Today we have one of those "Commemorative" tickets that Disney got suckers to buy knowing that 1/2 of them would never be used. HEY WAIT!, I'm one of the suckers! Maybe I should show Disney a thing or two and use it on my next visit! Like that's gonna happen....

This ticket is HUGE, just like the ToonTown Commemorative ticket (link). The stub is only a inch and a half. Are you supposed to carry the rest of this foot long "eternal treasure" around all day? Oh, I know, rent a locker for it! The art work is pretty cool and that Snake slithering around the ticket is effectively scary... "Snakes, why'd it have to be Snakes?"



The back has some fun sayings... And some strange unrecognizable symbols? How will you ever figure out what it says?




Try this to decode the message above....




Neat patent diagram (link to actual patent) for the ride vehicles. This almost has a 1890's look?




I always knew the "Chamber of Destiny" was really only one door with one corridor behind it. I was just never quite sure how it was done. Click on this moving .gif file it show hows it works, clever.






Thanks for visiting my blog today, "You have chosen Wisely"

3 comments:

Jason Schultz said...

I think you should have written the entire post in the Mara font! (http://www.bertino.com/disney/disney_fonts_pgm_icons.shtml)

Major Pepperidge said...

I always submit resumes written in the Mara font.

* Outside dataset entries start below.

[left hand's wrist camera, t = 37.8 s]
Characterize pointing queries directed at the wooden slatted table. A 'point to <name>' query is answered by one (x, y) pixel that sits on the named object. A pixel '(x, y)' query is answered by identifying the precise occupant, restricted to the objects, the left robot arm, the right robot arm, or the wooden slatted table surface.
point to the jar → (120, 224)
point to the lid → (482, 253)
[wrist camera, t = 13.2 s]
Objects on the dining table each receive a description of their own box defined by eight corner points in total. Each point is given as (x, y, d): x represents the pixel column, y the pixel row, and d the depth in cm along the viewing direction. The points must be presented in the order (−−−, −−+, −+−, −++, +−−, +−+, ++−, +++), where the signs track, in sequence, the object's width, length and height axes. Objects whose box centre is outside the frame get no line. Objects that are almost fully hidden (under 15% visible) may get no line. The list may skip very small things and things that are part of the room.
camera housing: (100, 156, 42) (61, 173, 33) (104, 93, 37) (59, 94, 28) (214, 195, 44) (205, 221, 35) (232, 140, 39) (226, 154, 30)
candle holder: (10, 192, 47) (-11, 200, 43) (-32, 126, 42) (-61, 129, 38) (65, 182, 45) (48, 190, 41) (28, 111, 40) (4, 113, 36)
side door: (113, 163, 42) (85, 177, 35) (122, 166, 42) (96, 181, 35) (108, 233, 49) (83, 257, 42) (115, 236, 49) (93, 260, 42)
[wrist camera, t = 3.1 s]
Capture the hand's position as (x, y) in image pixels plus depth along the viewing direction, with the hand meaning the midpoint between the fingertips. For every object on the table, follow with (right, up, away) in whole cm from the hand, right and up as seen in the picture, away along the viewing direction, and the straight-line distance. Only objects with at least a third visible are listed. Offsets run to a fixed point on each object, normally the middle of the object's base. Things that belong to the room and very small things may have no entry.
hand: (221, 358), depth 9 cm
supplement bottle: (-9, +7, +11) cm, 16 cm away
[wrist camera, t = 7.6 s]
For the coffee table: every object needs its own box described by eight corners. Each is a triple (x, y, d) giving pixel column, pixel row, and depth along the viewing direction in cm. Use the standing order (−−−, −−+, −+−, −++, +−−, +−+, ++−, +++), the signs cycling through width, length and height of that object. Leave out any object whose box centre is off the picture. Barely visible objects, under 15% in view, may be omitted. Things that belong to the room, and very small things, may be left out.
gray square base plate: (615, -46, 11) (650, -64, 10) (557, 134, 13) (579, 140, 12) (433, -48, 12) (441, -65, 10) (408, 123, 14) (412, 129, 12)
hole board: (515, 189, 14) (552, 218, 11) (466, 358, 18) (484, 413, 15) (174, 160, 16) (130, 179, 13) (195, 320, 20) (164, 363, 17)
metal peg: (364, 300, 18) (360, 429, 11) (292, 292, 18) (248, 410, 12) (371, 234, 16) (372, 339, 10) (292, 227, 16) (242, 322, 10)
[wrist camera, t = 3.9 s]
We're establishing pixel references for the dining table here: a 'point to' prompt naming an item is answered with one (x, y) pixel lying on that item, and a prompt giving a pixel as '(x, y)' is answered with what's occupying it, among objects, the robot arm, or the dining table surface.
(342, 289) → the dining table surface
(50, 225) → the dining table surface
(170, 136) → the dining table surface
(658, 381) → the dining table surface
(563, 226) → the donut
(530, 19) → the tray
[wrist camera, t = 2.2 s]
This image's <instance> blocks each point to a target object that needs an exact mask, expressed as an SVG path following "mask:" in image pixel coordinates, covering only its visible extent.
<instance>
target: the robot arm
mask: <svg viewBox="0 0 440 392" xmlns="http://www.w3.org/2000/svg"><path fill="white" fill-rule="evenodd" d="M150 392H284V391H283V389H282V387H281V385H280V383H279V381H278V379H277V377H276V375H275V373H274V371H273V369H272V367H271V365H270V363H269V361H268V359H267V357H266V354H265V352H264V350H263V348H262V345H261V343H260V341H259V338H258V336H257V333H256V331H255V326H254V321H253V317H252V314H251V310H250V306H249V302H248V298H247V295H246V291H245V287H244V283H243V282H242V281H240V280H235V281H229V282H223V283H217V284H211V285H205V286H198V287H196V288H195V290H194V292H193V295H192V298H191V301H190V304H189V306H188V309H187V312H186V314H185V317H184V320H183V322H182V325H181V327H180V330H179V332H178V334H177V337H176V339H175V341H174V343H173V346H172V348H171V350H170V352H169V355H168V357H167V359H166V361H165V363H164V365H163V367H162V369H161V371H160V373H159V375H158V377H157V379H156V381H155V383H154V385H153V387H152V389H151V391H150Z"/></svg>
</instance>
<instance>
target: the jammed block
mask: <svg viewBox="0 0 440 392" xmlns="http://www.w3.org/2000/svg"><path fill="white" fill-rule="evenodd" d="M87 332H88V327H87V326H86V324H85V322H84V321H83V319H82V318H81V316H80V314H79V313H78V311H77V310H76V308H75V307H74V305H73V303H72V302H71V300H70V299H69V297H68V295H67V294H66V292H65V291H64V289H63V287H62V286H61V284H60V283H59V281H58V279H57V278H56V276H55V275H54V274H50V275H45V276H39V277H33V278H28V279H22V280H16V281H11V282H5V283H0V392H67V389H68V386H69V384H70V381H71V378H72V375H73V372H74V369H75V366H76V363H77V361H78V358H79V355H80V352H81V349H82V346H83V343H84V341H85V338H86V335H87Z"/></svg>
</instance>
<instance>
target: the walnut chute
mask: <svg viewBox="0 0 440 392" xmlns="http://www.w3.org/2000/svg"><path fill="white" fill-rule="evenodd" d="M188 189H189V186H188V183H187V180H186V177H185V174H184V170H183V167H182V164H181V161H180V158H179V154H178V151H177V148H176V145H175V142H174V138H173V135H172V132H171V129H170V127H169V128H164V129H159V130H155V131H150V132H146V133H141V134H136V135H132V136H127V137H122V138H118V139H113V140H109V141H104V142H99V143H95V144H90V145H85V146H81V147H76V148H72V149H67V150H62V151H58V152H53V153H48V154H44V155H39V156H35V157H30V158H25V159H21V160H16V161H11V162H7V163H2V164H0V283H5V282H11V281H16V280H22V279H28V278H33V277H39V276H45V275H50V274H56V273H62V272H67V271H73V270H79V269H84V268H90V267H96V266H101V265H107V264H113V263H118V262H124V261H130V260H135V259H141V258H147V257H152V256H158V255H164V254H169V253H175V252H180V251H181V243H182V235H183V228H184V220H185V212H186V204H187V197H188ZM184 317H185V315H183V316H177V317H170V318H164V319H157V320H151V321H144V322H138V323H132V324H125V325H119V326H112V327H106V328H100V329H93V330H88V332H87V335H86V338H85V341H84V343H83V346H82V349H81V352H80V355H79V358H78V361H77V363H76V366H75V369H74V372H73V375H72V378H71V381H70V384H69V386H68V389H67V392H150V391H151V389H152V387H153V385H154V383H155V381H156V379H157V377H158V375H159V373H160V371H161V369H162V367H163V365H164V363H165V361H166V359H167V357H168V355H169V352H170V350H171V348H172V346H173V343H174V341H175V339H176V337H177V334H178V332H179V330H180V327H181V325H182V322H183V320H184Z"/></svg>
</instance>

Am I nuts, or did the early publicity for the Indy attraction make it sound as if there were multiple experiences depending on "which door you went through"? I always got the impression that you would see SIGNIFICANT differences. Now, it's a great ride, but I was pretty disappointed to find out that there was no real difference (except for some real minor stuff). If they hadn't built it up, there would have been no disappointment! I still cry myself to sleep, ha ha

mydisneycollection said...

Oh defintely - Disney really played-up the multiple experiences aspect when Indy first opened.